7 Şubat günü OHAL kapsamında yayınlanan 686 Sayılı Kanun Hükmünde Kararname (KHK) ile 4 bin 464 kamu personeli, tamamen siyasi ve idari karar ve tasarruflarla, ne ile suçlandıklarını bilmeden ve savunma hakkı bile tanınmadan kamu görevinden ihraç edilmiştir.
İhraç edilenler arasında Eğitim Sen Genel Sekreteri Mesut Fırat başta olmak üzere, binlerce Eğitim Sen üyesi ve yöneticisi bulunmaktadır.

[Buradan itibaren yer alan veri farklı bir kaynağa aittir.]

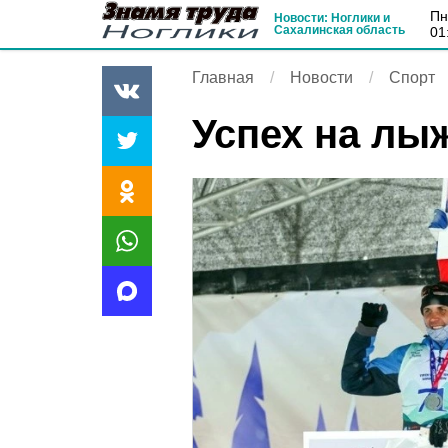
п
Новости: Ноглики и
Сахалинская область
01
Главная
Новости
Спорт
Успех на лы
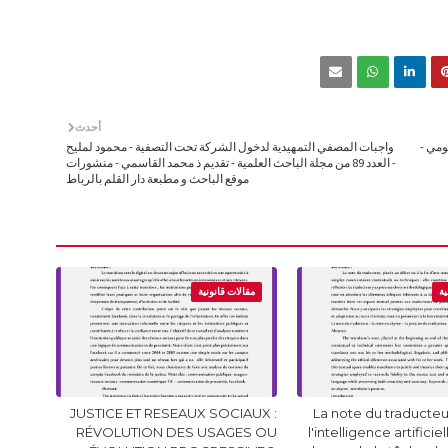
أحدث
ومي -
واجبات المصفي التمهيدية لدخول الشركة تحت التصفية - محمود لمليح
- العدد 89 من مجلة الباحث العلمية - تقديم ذ محمد القاسمي - منشورات
موقع الباحث و مطبعة دار القلم بالرباط
ية
مقالات قانونية
JUSTICE ET RESEAUX SOCIAUX :
La note du traducteur
RÉVOLUTION DES USAGES OU
l'intelligence artificie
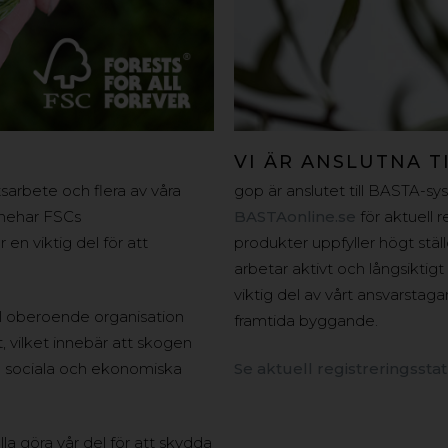
VI ÄR ANSLUTNA T
sarbete och flera av våra
gop är anslutet till BASTA-sy
nnehar FSCs
BASTAonline.se
för aktuell 
 en viktig del för att
produkter uppfyller högt stäl
arbetar aktivt och långsiktigt
viktig del av vårt ansvarst
ll oberoende organisation
framtida byggande.
, vilket innebär att skogen
de sociala och ekonomiska
Se aktuell registreringssta
la göra vår del för att skydda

Siyasi iktidar, başta ekonomi, iç ve dış politika alanı olmak üzere, pek çok noktada içine düştüğü çıkmazların da etkisiyle, kitlesel ihraçlar, açığa almalar, muhaliflere yönelik gözaltı ve tutuklamalar gibi hukuksuz, yasa dışı adımlar atarak, kurmak istediği baskıcı ve otoriter rejim karşısında tehdit olarak gördüğü KESK üyesi emekçileri ve onların örgütlü mücadelesini hedef almaktadır.

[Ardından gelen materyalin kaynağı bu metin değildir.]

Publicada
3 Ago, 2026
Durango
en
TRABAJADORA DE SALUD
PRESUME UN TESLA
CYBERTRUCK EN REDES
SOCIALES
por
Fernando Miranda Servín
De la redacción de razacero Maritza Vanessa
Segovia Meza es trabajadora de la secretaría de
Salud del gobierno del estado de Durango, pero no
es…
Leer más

Kamuda yaşanan ihraçların niteliğine, ihraç edilenlere “savunma hakkı” bile tanınmamasına bakıldığında OHAL ve KHK’lara gerekçe olarak gösterilen “darbecilerle mücadele” söyleminin hiçbir şekilde gerçeği yansıtmadığı, kamuda siyasi iktidarın merkezinde olduğu büyük bir ‘sivil darbe’ yaşandığı açıktır.
Hükümetin ve kamu yöneticilerinin kendilerini yargının yerine koyarak ‘yargısız infaz’ yapmaları sonucunda kamu görevinden ihraç edilen ve açığa alınanlarla birlikte doğrudan ya da dolaylı olarak mağdur olanların sayısı 2 milyona yaklaşmıştır. Dolayısıyla iktidar eliyle kamuda gerçekleştirilen tarihin en kitlesel tasfiye hareketi sadece ihraç edilen kamu emekçilerini değil, tüm toplum kesimlerini yakından ilgilendirmektedir.
Örgütlü mücadelemizi hedef alan bu türlü girişim ve saldırılara rağmen, hukuksal ve örgütlü mücadeleden asla vazgeçmeyeceğimiz bilinmelidir.